In Preparation For The Shocks Of A Changing Climate
There’s no escaping the topic of climate change these days – and nor should there be. Discussing such a severe existential threat is a must if we’re to adapt to and mitigate the effects of global warming, protecting both the natural environment and our way of life.
What is now widely accepted by experts all over the world is that the changing climate will bring with it more extreme and more frequent severe weather conditions, although these will vary from country to country… which means that each individual nation and potentially each individual region within that nation will need to find their own specific solutions to the crisis.
In England, more extreme weather events are already being seen more often, with parts of the country seeing both drought and flooding simultaneously. We also saw the driest February in 30 years this year, with the wettest March in 40 years hot on its heels… proof positive that we are no longer able to rely solely on the weather to shore up water supplies.
During its most recent meeting on May 24th, the National Drought Group (NDG) focused on collaboration and how regulators, water companies and the government can work closely together to prepare effectively for the ongoing shocks and erratic weather patterns that we’re likely to see in the future.
Although above average rainfall in April was a welcome relief for a lot of the country, parts of East Anglia and Devon and Cornwall are both still classified as having drought status.
And advice from the Environment Agency now is for water companies to put their drought preparedness plans in order so that they’re ready should drought conditions make a comeback.
The NDG (which is made up of representatives from the government, the Environment Agency, the Met Office, farming and environmental groups and water suppliers) heard during the meeting that collaboration is absolutely key in order to drive environmental improvements and build water resilience so that there is sufficient amounts available for people, wildlife, the environment and agriculture.
John Curtin, NDG chair and chief executive of the Environment Agency, said: “This spring’s wet weather continues to improve water availability.
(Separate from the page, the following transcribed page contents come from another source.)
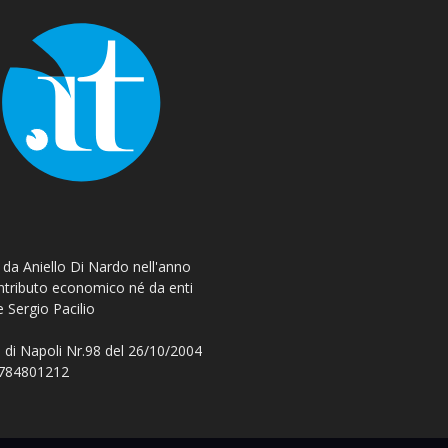
o da Aniello Di Nardo nell'anno
ontributo economico né da enti
e Sergio Pacilio
 di Napoli Nr.98 del 26/10/2004
 08784801212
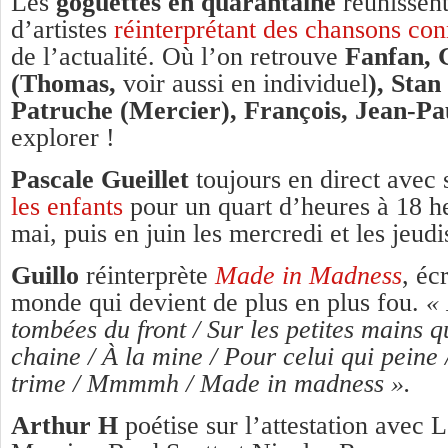
Les
g
oguettes en quarantaine
réunissent
d’artistes
réinterprétant des chansons co
de l’actualité. Où l’on retrouve
Fanfan, 
(Thomas,
voir aussi en individuel
), Stan
Patruche (Mercier), François, Jean-Pa
explorer !
Pascale Gueillet
toujours en direct avec
les enfants
pour un quart d’heures à 18 h
mai, puis en juin les mercredi et les jeudi
Guillo
réinterprète
Made in Madness
, éc
monde qui devient de plus en plus fou.
« 
tombées du front / Sur les petites mains q
chaine / À la mine / Pour celui qui peine 
trime / Mmmmh / Made in madness ».
Arthur H
poétise sur l’attestation ave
But increasingly extreme climate shocks, such as last summer’s hot and dry spell, can change everything in an instant.
“We need to be better prepared for future climate-driven drought, as well as learn from what we have already experienced.That is why government, regulators, water companies and all water users will continue to work together, using the latest science and best practice, to ensure our water resources are prepared for more extreme events in the future.”
Back in May, the NDG issued a statement saying that it is now preparing itself for the worst case scenario of hot and dry conditions come the summertime.
Action is now being taken to manage water resources appropriately to help reduce drought risks, while water companies must now work to reduce water leak rates across their regions, as well as reducing water consumption and improving drought resilience.